Change detection outputs
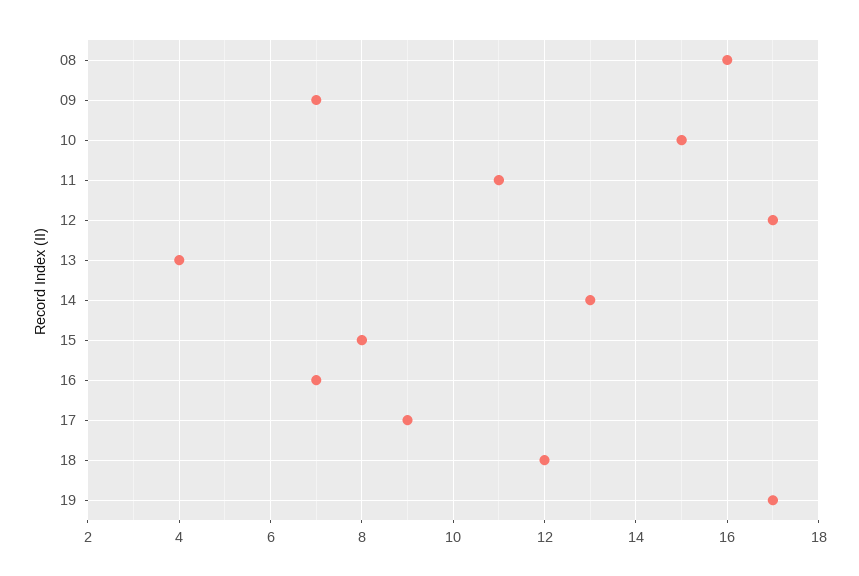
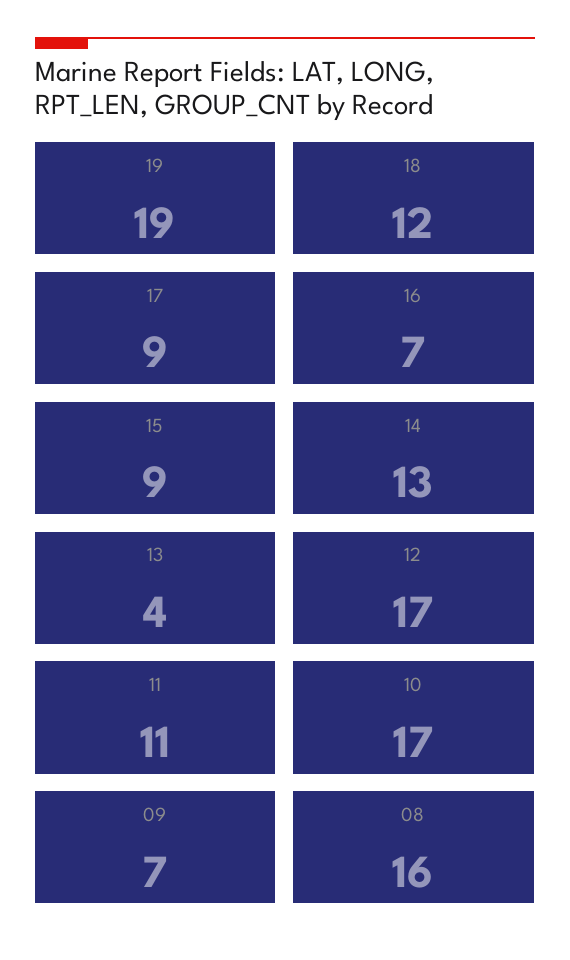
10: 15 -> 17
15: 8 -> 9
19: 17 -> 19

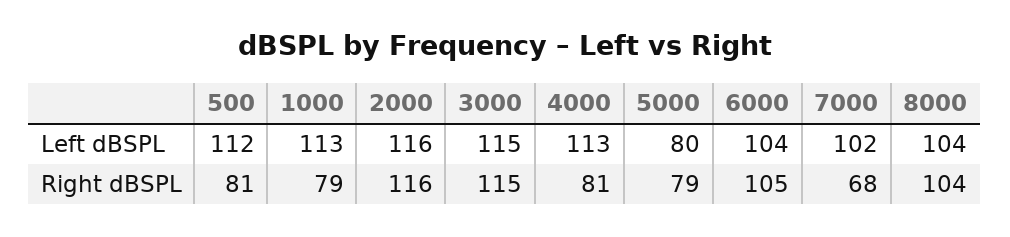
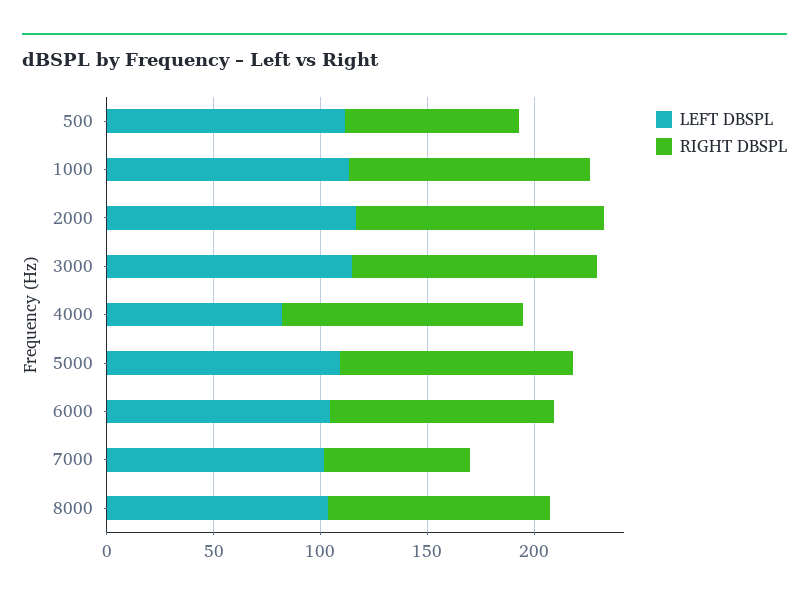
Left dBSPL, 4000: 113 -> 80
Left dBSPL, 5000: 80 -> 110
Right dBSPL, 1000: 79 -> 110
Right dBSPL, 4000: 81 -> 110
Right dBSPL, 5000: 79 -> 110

## WHAT THE TASK ASKS
Give the count of lines in the entries above that hold the word "Right", with no other words.

## RESULT OF THIS EXERCISE
3